Scientists at the National Eye Institute, part of the Federal government's National Institutes of Health, have discovered how a defective gene in mice leads to blindness. Correcting this deficiency may, in the future, restore vision to people who are born with blinding conditions called retinal dystrophies. In these disorders, there is a breakdown in the process that allows us to see. A paper detailing these findings is published in the December 1998 issue of Nature Genetics.
"This research provides hope for some people with severe retinal dystrophy, such as Leber's congenital amaurosis, who are born blind or lose their vision in early childhood," said Dr. Carl Kupfer, director of the National Eye Institute. "These results may allow scientists someday to develop treatments that will restore vision to people who have been blind for most of their lives."
Researchers previously knew that the gene RPE65 produces a protein, also called RPE65, that is essential for normal vision. This RPE65 protein is confined to the retinal pigment epithelium cells, that process vitamin A in the visual system. But why is this protein essential? What contributions does this protein make to the visual system?
To answer these questions, scientists "disrupted" the RPE65 gene in mice, that is 95 percent similar to the RPE65 gene in humans. The researchers found that the RPE65-deficient mouse was not producing a form of vitamin A called 11-cis-retinal that is essential for vision. This, in turn, led to a breakdown in the visual cycle, causing severe blindness.

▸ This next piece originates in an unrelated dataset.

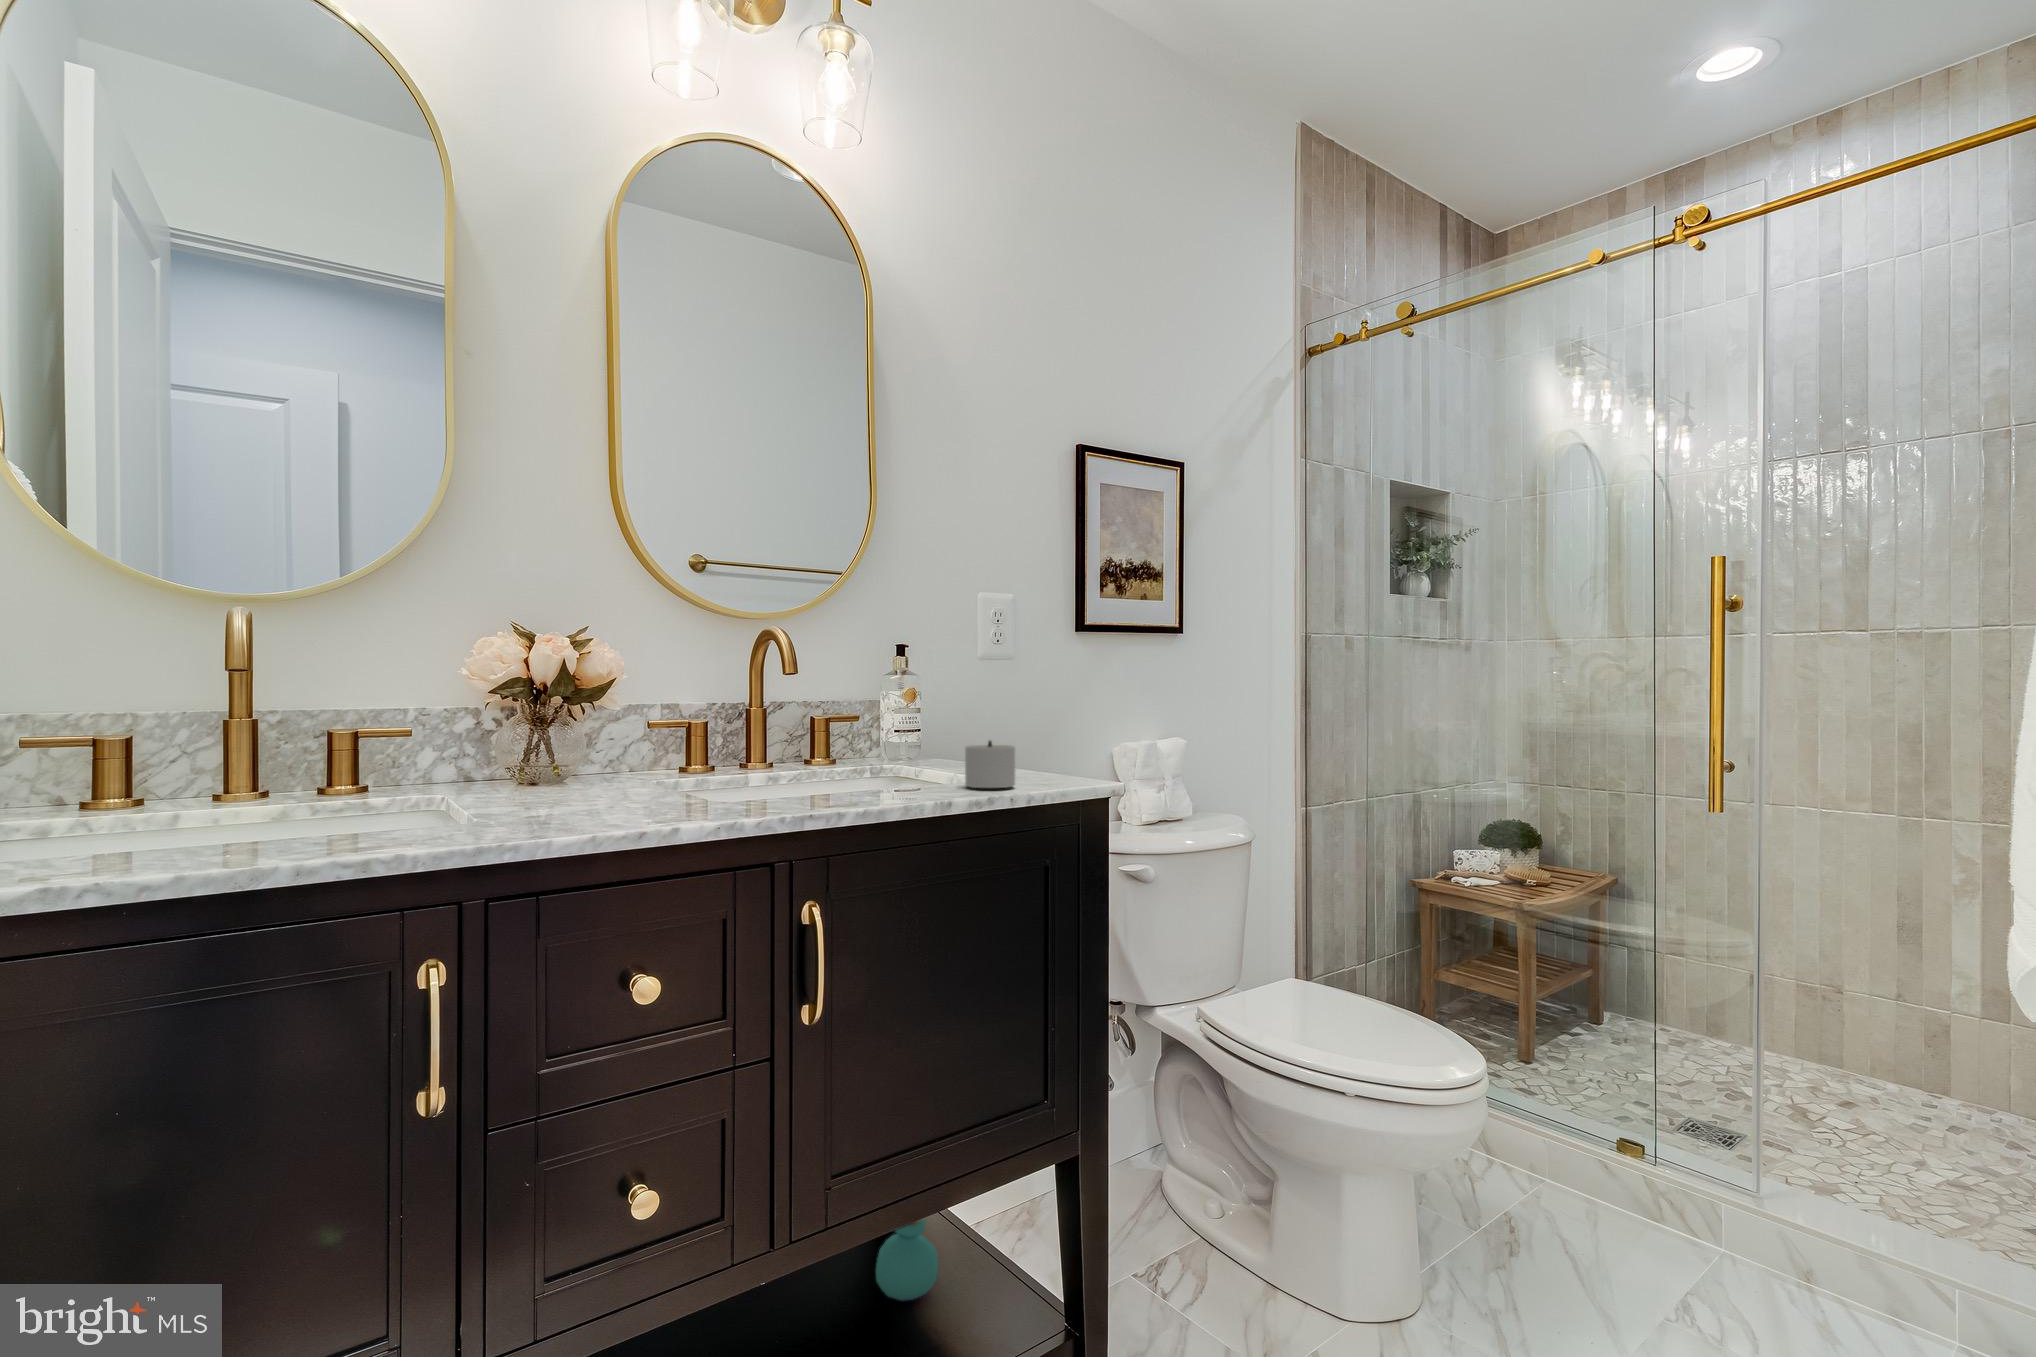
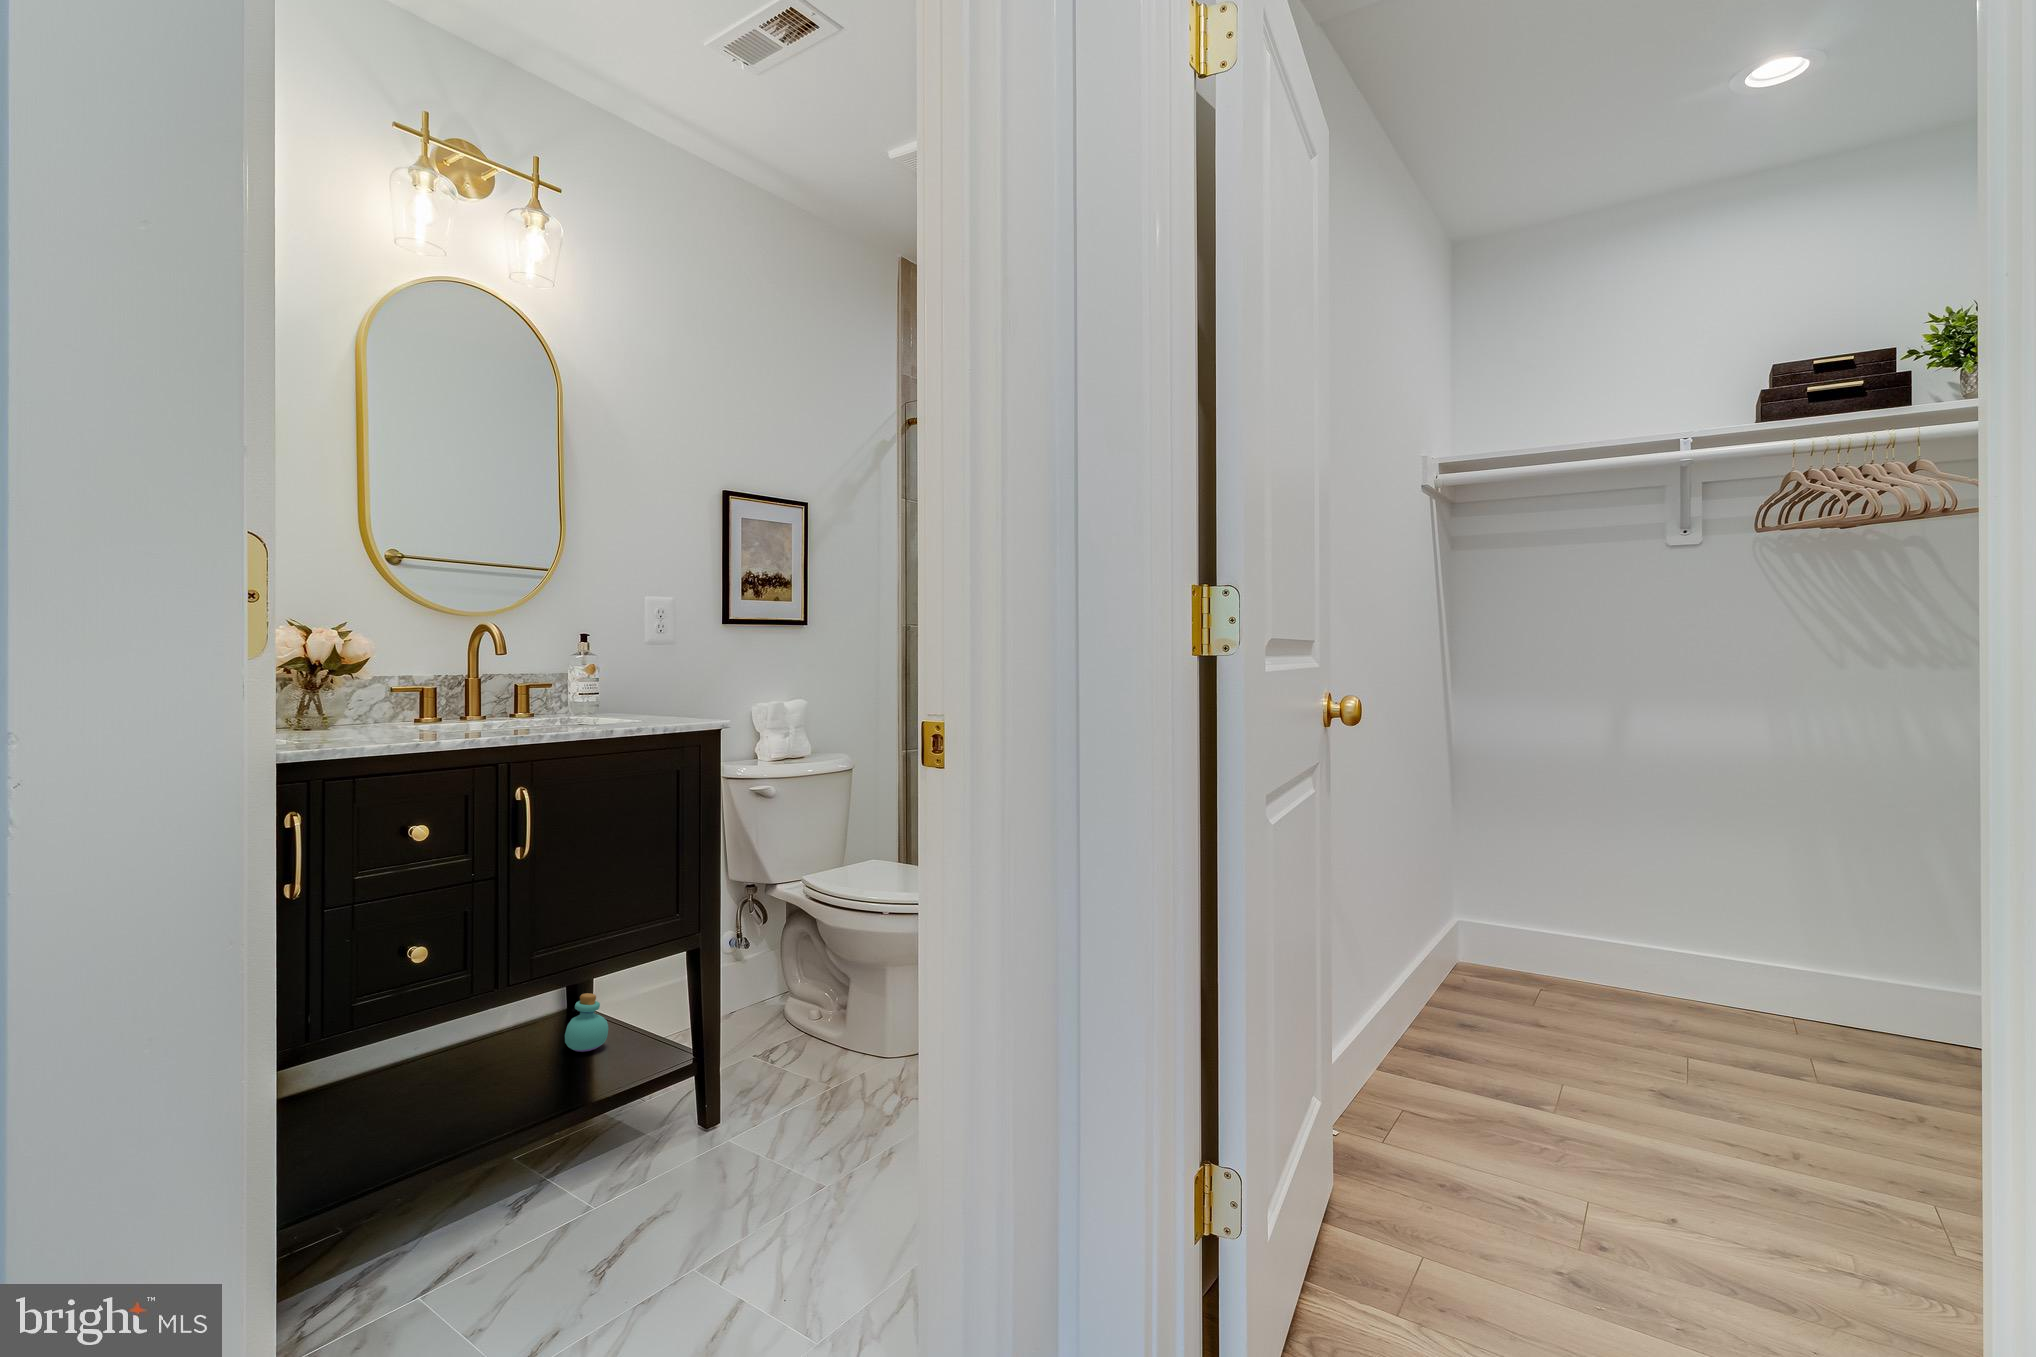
candle: present [965,741,1015,788] -> none [624,698,673,727]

"This research gives scientists a fundamental understanding about the underlying causes of severe retinal dystrophy," said Dr. Michael Redmond of the National Eye Institute's
Laboratory of Retinal Cell and Molecular Biology and the principal investigator of the study.
"Scientists first need to understand the cause of vision loss before they can develop treatments. If we can reverse the blindness in mice, we can think about reversing the blindness in humans."
In the RPE65-deficient mice, Dr. Redmond found that the eye's rod photoreceptors - which allow us to see in dim light - were not working. But why not? Upon further investigation, Dr. Redmond and colleagues discovered that the rod photoreceptors were not producing a crucial ingredient called rhodopsin, which rod photoreceptors need to convert light into signals that are sent to the brain. It is these neuronal signals that allow us to see. Dr. Redmond and colleagues discovered that the reason rhodopsin was not being produced was because one of its main components, 11-cis-retinal, was not being generated. They concluded that severe blindness resulted in the mice because the RPE65-deficient retina did not produce the 11-cis-retinal vitamin A, which was essential to produce rhodopsin.
The researchers also discovered that unlike the rod photoreceptors, the eye's cone photoreceptors - which allow us to see in bright light - were not affected by the lack of the RPE65 gene. "This tells us that the cone photoreceptors in mice must have their own supply of 11-cis retinal vitamin A," Dr. Redmond said. "But where is it coming from? Both the rods and cones need 11-cis retinal vitamin A to work correctly."
The research revealed another important discovery: Vitamin A accumulates in the RPE65-deficient retinal pigment epithelium cells. In the normal visual cycle, the retinal pigment epithelium cells convert the dietary form of vitamin A into the visual 11-cis retinal form. "When you eat a carrot, vitamin A (which is converted from the carrot's beta-carotene) goes to the retinal pigment epithelium cells, which convert the vitamin into 11-cis retinal," he said. "The 11-cis retinal is then combined with another protein (opsin) to make rhodopsin. But the defective retinal pigment epithelium cells do not convert the vitamin A into 11-cis retinal - the vitamin just accumulates in these cells. Scientists have been searching for the enzyme that converts the dietary form of vitamin A to the 11-cis form. This is a major challenge, but these mice tell us that RPE65 is a major player in this conversion process.
"When you take away the RPE65 protein from the retinal pigment epithelium cells in animals, the conversion process of vitamin A stops dead in its tracks," Dr. Redmond said. "By reasoning, this indicates that the RPE65 protein is central to that conversion."
Dr. Redmond said that these findings "provide a possible avenue for treating people with severe vision loss caused by defects in the RPE65 gene. Despite the deficient RPE65 gene, the photoreceptors appear to survive. Perhaps if we replace the defective RPE65 gene with a normal gene, we can use the framework already in the eye and restore visual sensitivity. It won't be easy, but we have a starting point."
The National Eye Institute, part of the National Institutes of Health, is the Federal government's lead agency for vision research and supports between 70-80 percent of basic and applied vision research in the United States.